Glass - Solid or Liquid?
I pretty much remember only one thing from my high school physical science class. You know, the class before chemistry and physics where they try to teach you about the scientific method, states of matter, and planets without a single equation. I remember very clearly the day the teacher informed us that glass was not a solid but in fact super-cooled liquid. I was skeptical at first but I was told that there is evidence. You see, I was told, window pains on medieval buildings have become thicker at the bottom then at the top because the glass is actually flowing very slowly. I was shocked and amazed. I thought this would be a great topic to bring up at cocktail parties when I grow up. "Hey there pretty lady, did you know that champagne glass you're holding is actually a super-cooled liquid?" I never had a chance to use that line but I'm sure it would have worked.
The problem: he was wrong. The consensus these days is that glass is not a super-cooled liquid but in fact an amorphous solid. The confusion comes about for two reasons:
- Structurally, glasses are similar to liquids. Many solids have a crystalline structure on microscopic scales with molecules arranged in a regular lattice. The molecules in glass have a disordered arrangement, but sufficient cohesion to maintain some rigidity. In this state it is often called an amorphous solid or glass (see reference).
- Because of the molecular structure of glass there is no first order phase transition as it cools (in other words it doesn't appear to have a distinct melting point). In a solid there is a sharp distinction between the solid and the liquid state, that is separated by a first order phase transition. Some people claim that glass is actually a super-cooled liquid because there is no first order phase transition as it cools. In fact, there is a second order transition between the super-cooled liquid state and the glass state, so a distinction can still be made (see reference).

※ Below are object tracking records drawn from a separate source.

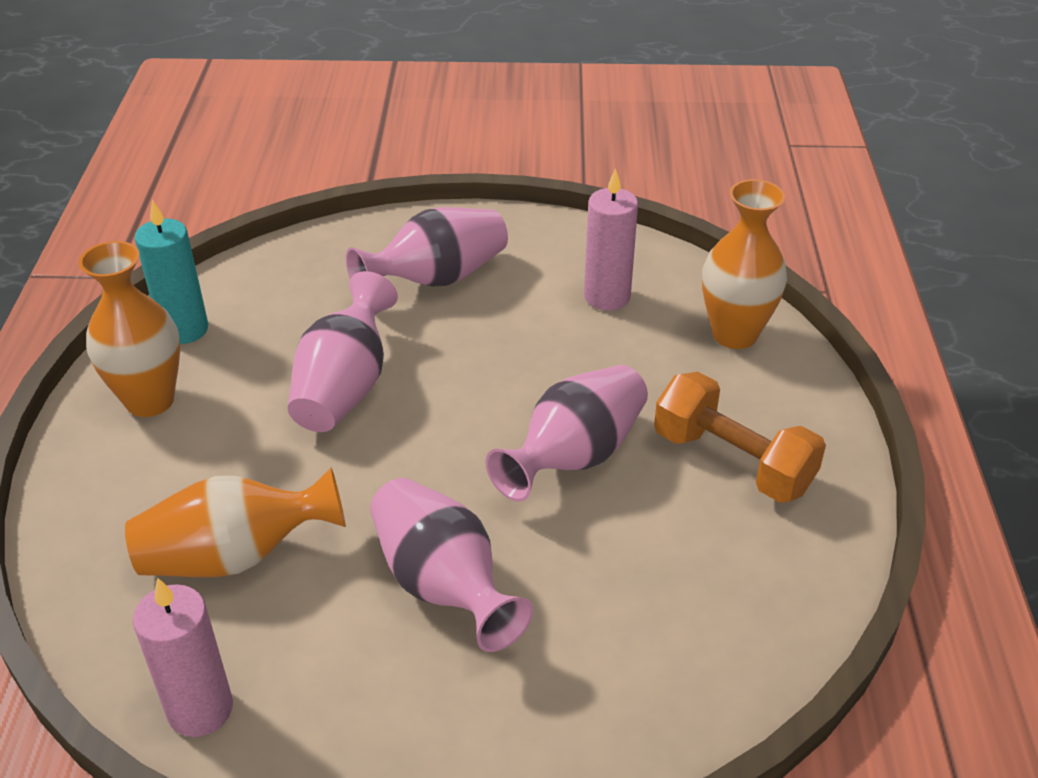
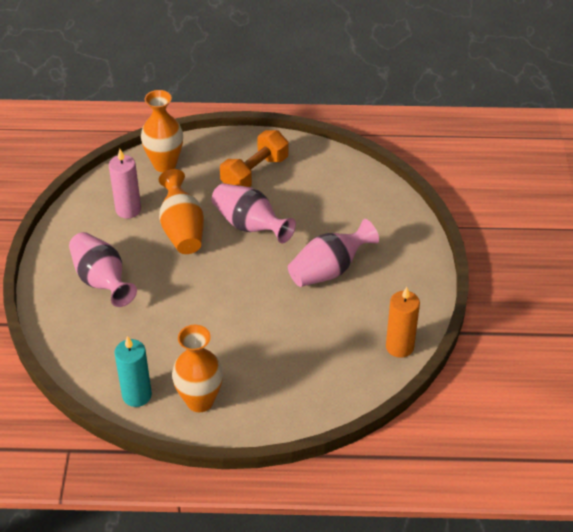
camera: 90 degrees left, 5 degrees up
(200, 709) = (399, 347): pink candle -> orange candle
(235, 556) = (314, 346): orange vase -> orange vase (182, 229)
(345, 387) = (194, 315): pink vase -> none

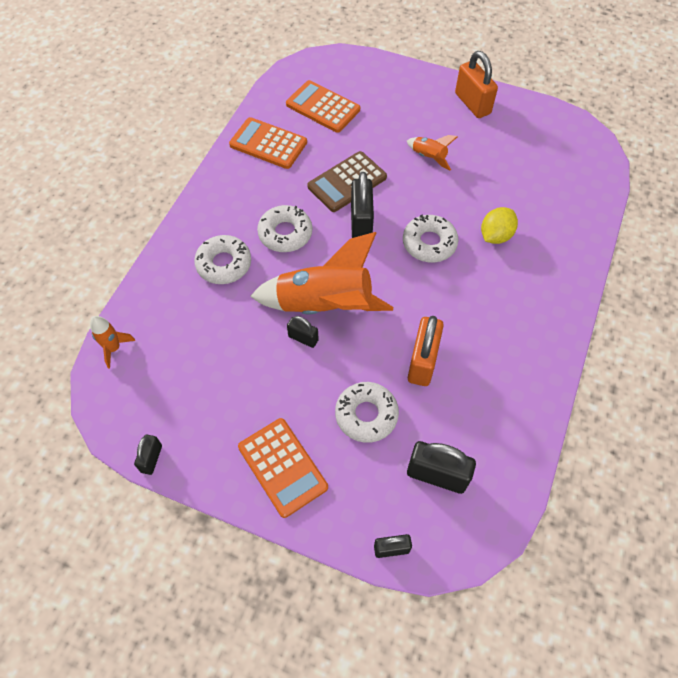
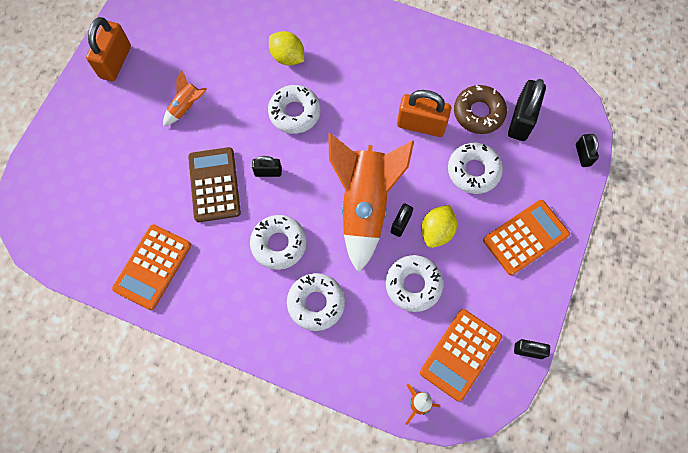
camera: 90 degrees left, 10 degrees up
(235, 348) = (413, 285): none -> white donut
(293, 373) = (436, 231): none -> yellow lemon
(323, 107) = (102, 209): orange calculator -> orange calculator (460, 354)
(347, 182) = (214, 185): brown calculator -> brown calculator turned 150 degrees counterclockwise
(361, 223) = (268, 172): black padlock -> black padlock, size x0.56
(443, 425) = (478, 113): none -> brown donut
(472, 103) = (115, 62): orange padlock -> orange padlock turned 45 degrees counterclockwise

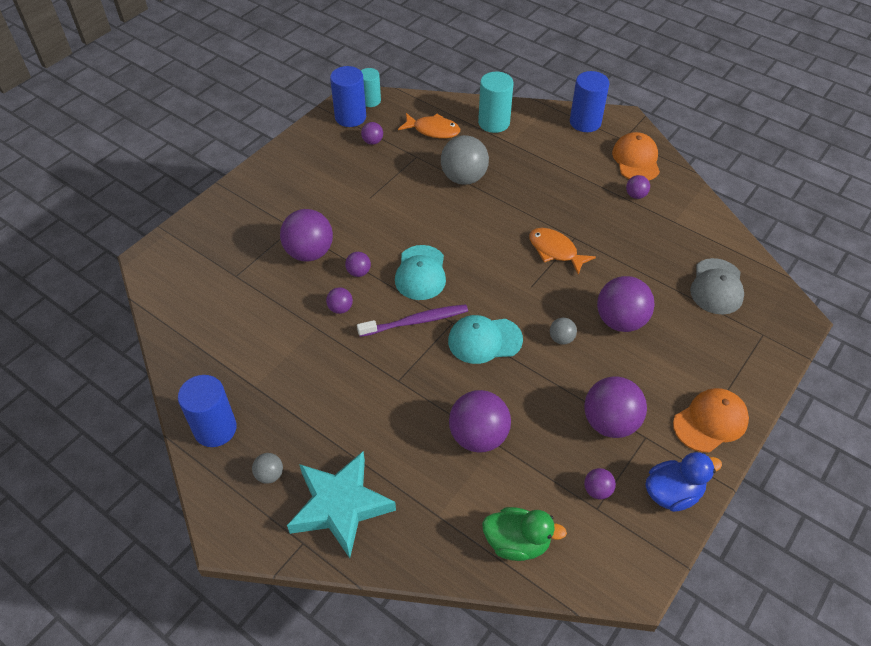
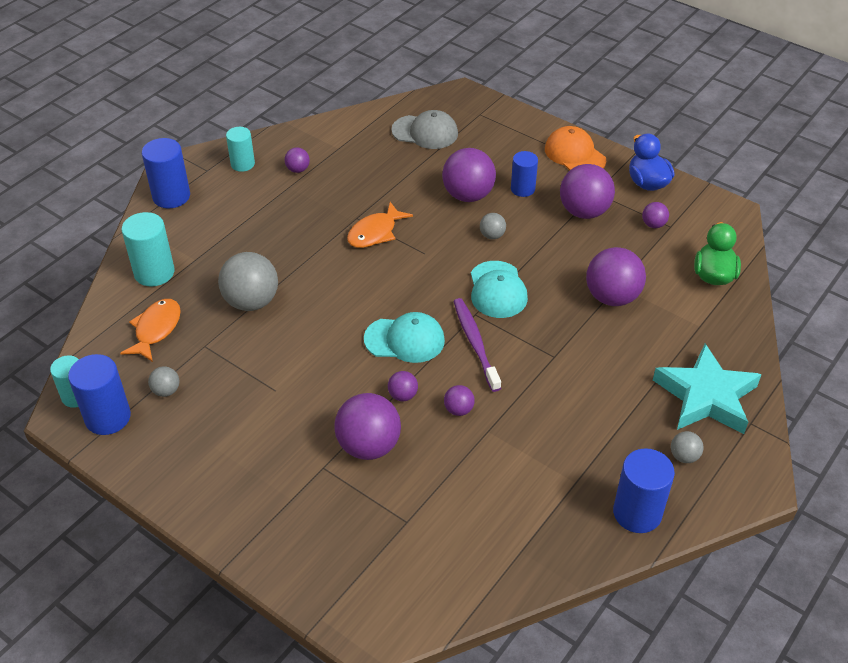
camera: 90 degrees left, 5 degrees down
(372, 141) = (166, 391): purple ball -> grey ball
(636, 160) = (242, 164): orange cap -> turquoise cylinder
(639, 368) = (522, 189): none -> blue cylinder

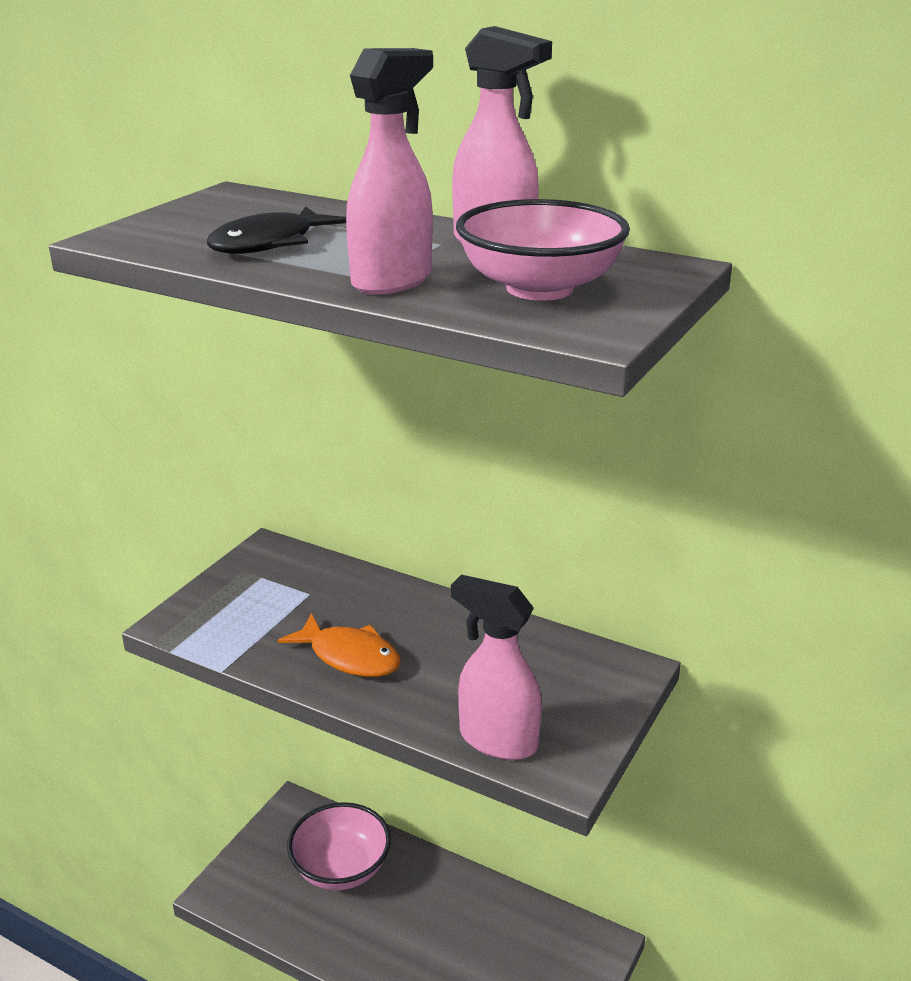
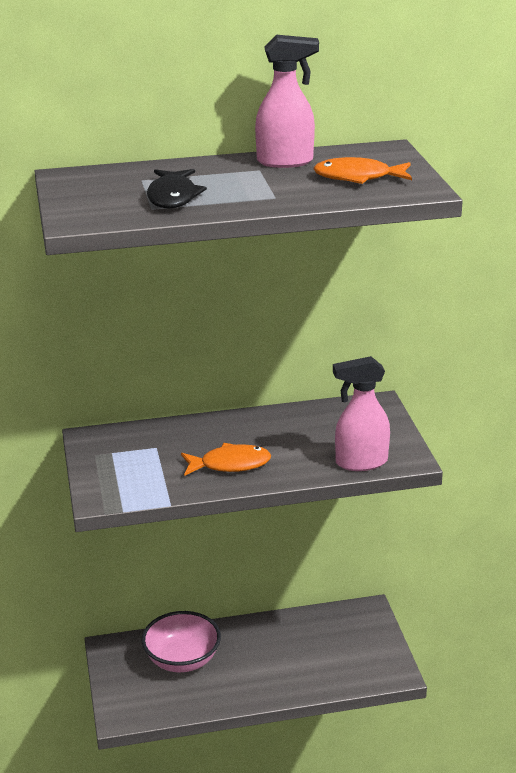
camera: 40 degrees left, 0 degrees up
(392, 280) = (285, 195): pink spray bottle -> none
(539, 288) = (358, 177): pink bowl -> orange fish

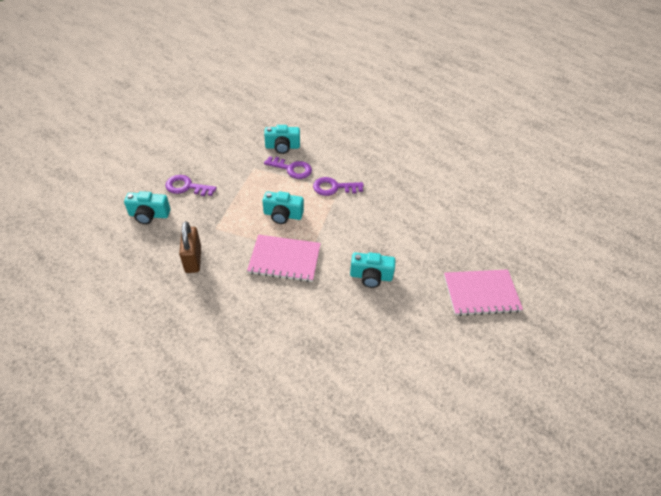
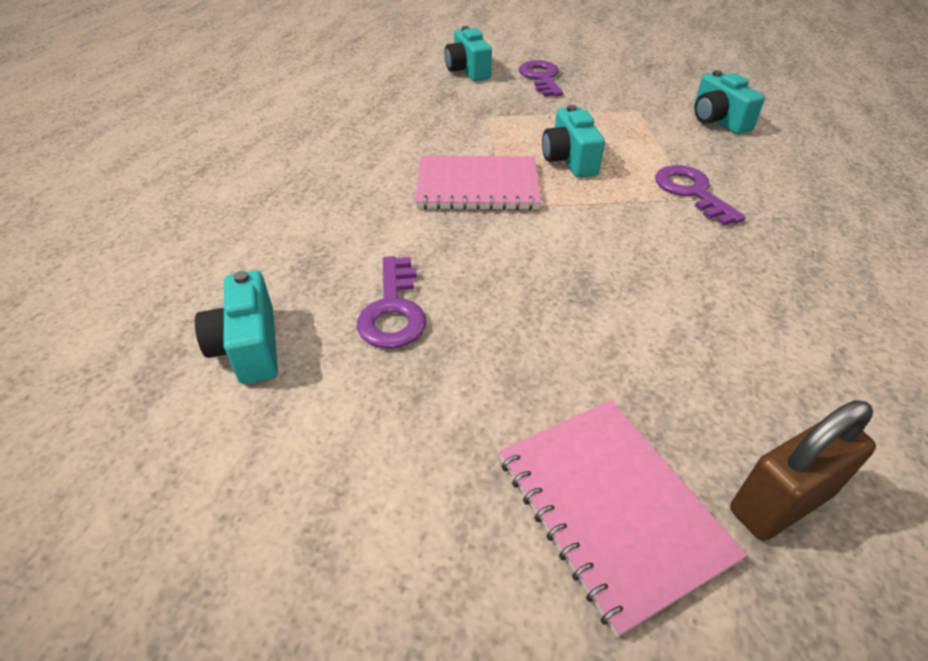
camera: 70 degrees right, 5 degrees down
(193, 259) = (418, 117): brown padlock -> brown padlock (780, 503)
(284, 259) = (477, 186): pink notebook -> pink notebook turned 75 degrees counterclockwise
(292, 169) = (680, 141): purple key -> purple key (393, 310)
(371, 276) = (515, 291): turquoise camera -> turquoise camera (249, 347)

As for the window panes. It appears that the glass making techniques of the time were not very good and resulted in noticeable thickness differences across a sheet. When placing the glass in the windows, builders would place the thicker side on the bottom for greater support. "If medieval glass has flowed perceptibly, then ancient Roman and Egyptian objects should have flowed proportionately more but this is not observed" (see reference). Egyptian glass would now be puddles of glass.
In essence the question of what state of matter glass is in doesn't have an easy answer. The general consensus among those who know is that it is an amorphous solid (see reference). Perhaps glasses should be placed into a new state of matter rather then try to define it based on the "classes" of matter invented by ancient Greek scientists 2500 years ago (see reference).